**BRIEF 1**
From the management course description, reproduce the passage that begins with the words "This micro-course covers" and ends after the words "everything else working.".
**BRIEF 2**
Extend the description of the first-year management course with the part that follows its final line.

**DOCUMENT SECTION**
• • • • • • •

The problem this solves
First-year managers fail less at strategy than at the everyday work of delegation, feedback, and not being the bottleneck on their own team. The role shift from contributing through your own output to contributing through the team's output is genuinely large, and most promoted-from-within managers were never told how different the new role actually is.
This micro-course covers the practical mechanics: outcome-not-method delegation, the load-bearing 1:1, real-time feedback, underperformance diagnosis, and psychological safety as the cultural prerequisite for everything else working.
A taste of the exercise
The preview lesson walks you through picking one task currently on your plate that should not be there, defining the outcome + constraints + cadence + success criterion, and having the handover conversation. By the end you've made the role shift visible in one concrete delegation.
Key concepts
- Outcome-not-method delegation
- Transferring ownership of an outcome with clear constraints and cadence, not specifying how the work gets done. Their version will differ from yours; that's the point.
- Load-bearing 1:1
- A regular, private, focused 1:1 with each direct report — weekly or biweekly, their agenda, their priorities. The single highest-leverage management practice.

• • • • • • •

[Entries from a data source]
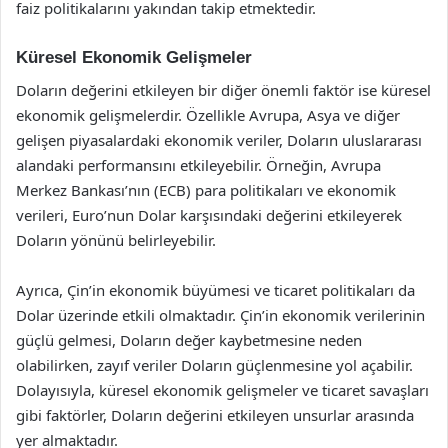
faiz politikalarını yakından takip etmektedir.
Küresel Ekonomik Gelişmeler
Doların değerini etkileyen bir diğer önemli faktör ise küresel
ekonomik gelişmelerdir. Özellikle Avrupa, Asya ve diğer
gelişen piyasalardaki ekonomik veriler, Doların uluslararası
alandaki performansını etkileyebilir. Örneğin, Avrupa
Merkez Bankası’nın (ECB) para politikaları ve ekonomik
verileri, Euro’nun Dolar karşısındaki değerini etkileyerek
Doların yönünü belirleyebilir.
Ayrıca, Çin’in ekonomik büyümesi ve ticaret politikaları da
Dolar üzerinde etkili olmaktadır. Çin’in ekonomik verilerinin
güçlü gelmesi, Doların değer kaybetmesine neden
olabilirken, zayıf veriler Doların güçlenmesine yol açabilir.
Dolayısıyla, küresel ekonomik gelişmeler ve ticaret savaşları
gibi faktörler, Doların değerini etkileyen unsurlar arasında
yer almaktadır.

• • • • • • •

**RESPONSE 1**
This micro-course covers the practical mechanics: outcome-not-method delegation, the load-bearing 1:1, real-time feedback, underperformance diagnosis, and psychological safety as the cultural prerequisite for everything else working.

**RESPONSE 2**
- Real-time feedback
- Specific behaviour + observed impact + requested change, delivered same week. Held-until-review feedback is feedback that doesn't help anyone.
- Underperformance diagnosis
- Three causes look similar — skill gap, motivation gap, context gap. Each needs different intervention. Often a direct conversation surfaces the actual cause in 15 minutes.
- Psychological safety
- Amy Edmondson's construct — the shared belief that the team is safe for interpersonal risk-taking. The strongest single predictor of team effectiveness in the workplace research.
Common mistakes
- Trying to keep doing the work while leading.
- Delegating tasks but not outcomes — micromanaging on method.
- Skipping 1:1s for ‘more urgent’ work.
- Holding feedback until the review.
- Avoiding the underperformance conversation.
- Confusing being liked with being respected.
- Building a team that depends on you for every decision.